The reverse transcriptase PCR using throat/nasal swabs or serological tests for COVID-19 test may not be available at most centers; when available, they may take 24–48 h. Since prompt intervention may be required in cases of severe infections or pan-facial trauma (particularly patients with bleeding, altered sensorium, or unconscious patients), it would be safer to assume them to be Covid positive till proven otherwise. It also needs to be cautioned that negative results do not preclude COVID-19 infection and should not be used as the sole basis for patient management decisions. Negative results should be combined with clinical observations, radiologic findings (CT scans of the lungs to look for any active lung involvement), patient history, and epidemiologic information.

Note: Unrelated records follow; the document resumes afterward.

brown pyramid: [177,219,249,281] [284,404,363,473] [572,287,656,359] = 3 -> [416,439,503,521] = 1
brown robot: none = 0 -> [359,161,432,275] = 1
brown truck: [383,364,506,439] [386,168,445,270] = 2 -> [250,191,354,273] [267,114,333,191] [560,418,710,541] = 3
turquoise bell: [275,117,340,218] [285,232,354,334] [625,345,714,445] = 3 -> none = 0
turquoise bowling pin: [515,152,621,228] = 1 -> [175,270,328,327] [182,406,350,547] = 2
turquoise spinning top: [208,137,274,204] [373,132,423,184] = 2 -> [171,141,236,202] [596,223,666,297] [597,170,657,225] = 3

As with most respiratory infections, droplets are the main source of transmission from COVID-19 patients. While treating COVID-19 positive or suspected patients, the N 95 (FFP2) [5] masks plus face shield should be used as a minimum requirement, during aerosol and surgical smoke generating procedures (like the use of handpieces, electrocautery, and ultrasonic instruments). It is important to mention that N95 masks were not found to be adequate to prevent transmission in Chinese surgeons and PAPR’s (powered air purifying respirators) had to be used to prevent transmission from Covid patients [5]. Further, triple layered protection gowns and head caps are recommended to prevent fomite-based transmission.

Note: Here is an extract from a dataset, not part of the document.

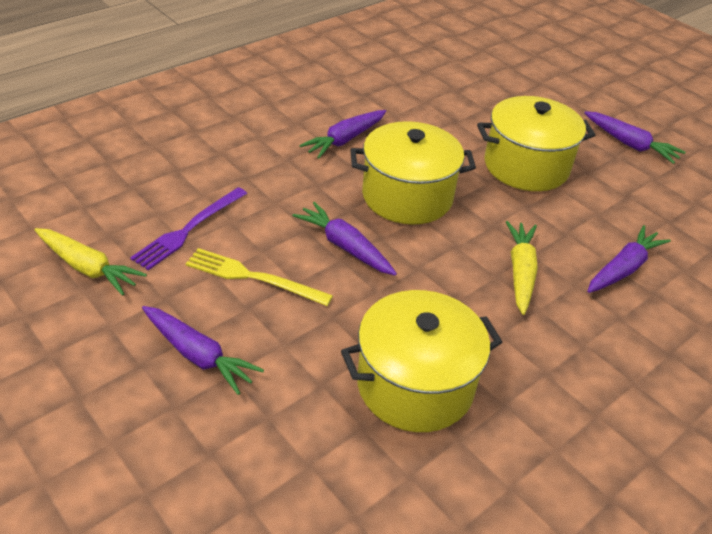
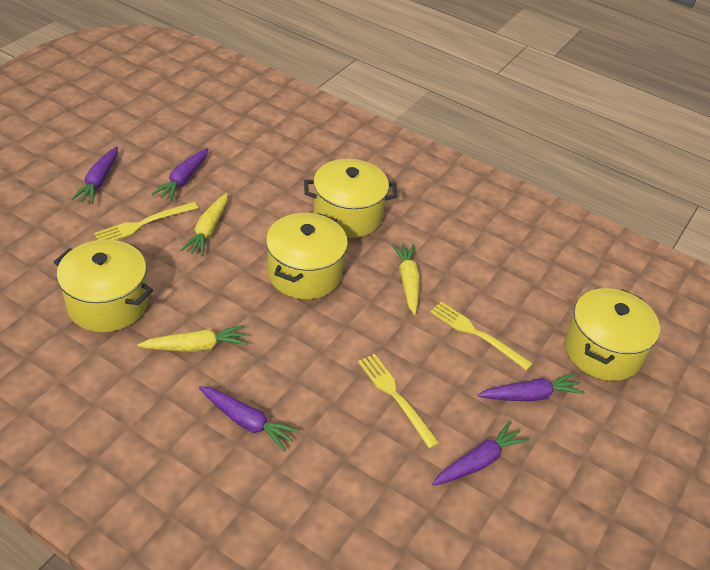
purple fork: [130,187,247,270] = 1 -> none = 0
yellow carrot: [34,228,147,296] [506,221,538,315] = 2 -> [138,325,248,352] [181,193,228,256] [391,244,420,315] = 3
yellow fork: [186,248,333,306] = 1 -> [94,202,198,240] [358,354,439,449] [430,302,533,370] = 3
yellow pot: [341,290,502,432] [350,121,476,225] [477,96,595,191] = 3 -> [54,240,153,332] [266,213,348,299] [304,159,398,238] [565,288,660,381] = 4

Studies have shown that SARS and MERS were highly susceptible to Betadine rinse [6] and it can be assumed that a preprocedural rinse with the agent might reduce the load of coronaviruses in saliva. Povidone Iodine has been shown to have significant virucidal activity for about three hours and recently it has been recommended to coat the oral cavity and nasal passages of both the patient and the operating team before the procedure [7].

Intraoral radiographs like IOPA or occlusal views can stimulate gag reflexes and induce coughing should be avoided and substituted by extraoral techniques like OPG and cone beam CT.

On the clinical side, conservative treatment to preserve form and function must be instituted. Closed reduction of fractures (using IMF screws, Bridle wire stabilization or Eyelet wiring) should be preferred over open surgery where stability can be achieved without ORIF . This shall shorten operating time and facilitate early discharge. In situations where ORIF is absolutely necessary, transcuataneous approach (after applying a bio-occlusive dressing over the mouth post IMF) should be preferred over an intraoral approach [5].

Whenever possible patients with suspected or confirmed COVID-19 infection should not be treated in a routine practice setting, instead, they should only be managed in negative pressure theaters or airborne infection isolation rooms AIIRs.

Intubation should be performed by an experience anesthetist to limit the number of attempts and also in a manner that generates less coughing. The surgical team should enter the theater after 20 min of intubation with appropriate PPE to minimize the aerosol-based transmission. When doing open surgery, scalpel should be preferred over monopolar cautery and repeated suction/irrigation should be minimized; and when achieving hemostasis with bipolar cautery lowest power settings should be used. Absorbable sutures should be preferred to minimize unnecessary trips for their removal.

In sum, the COVID-19 situation continues to evolve, and given the significant ongoing research throughout the world, we as Maxillofacial surgeons have to remain updated to use the information to help our patients in a way that we minimize risk to the operating team and also help prevent community spread.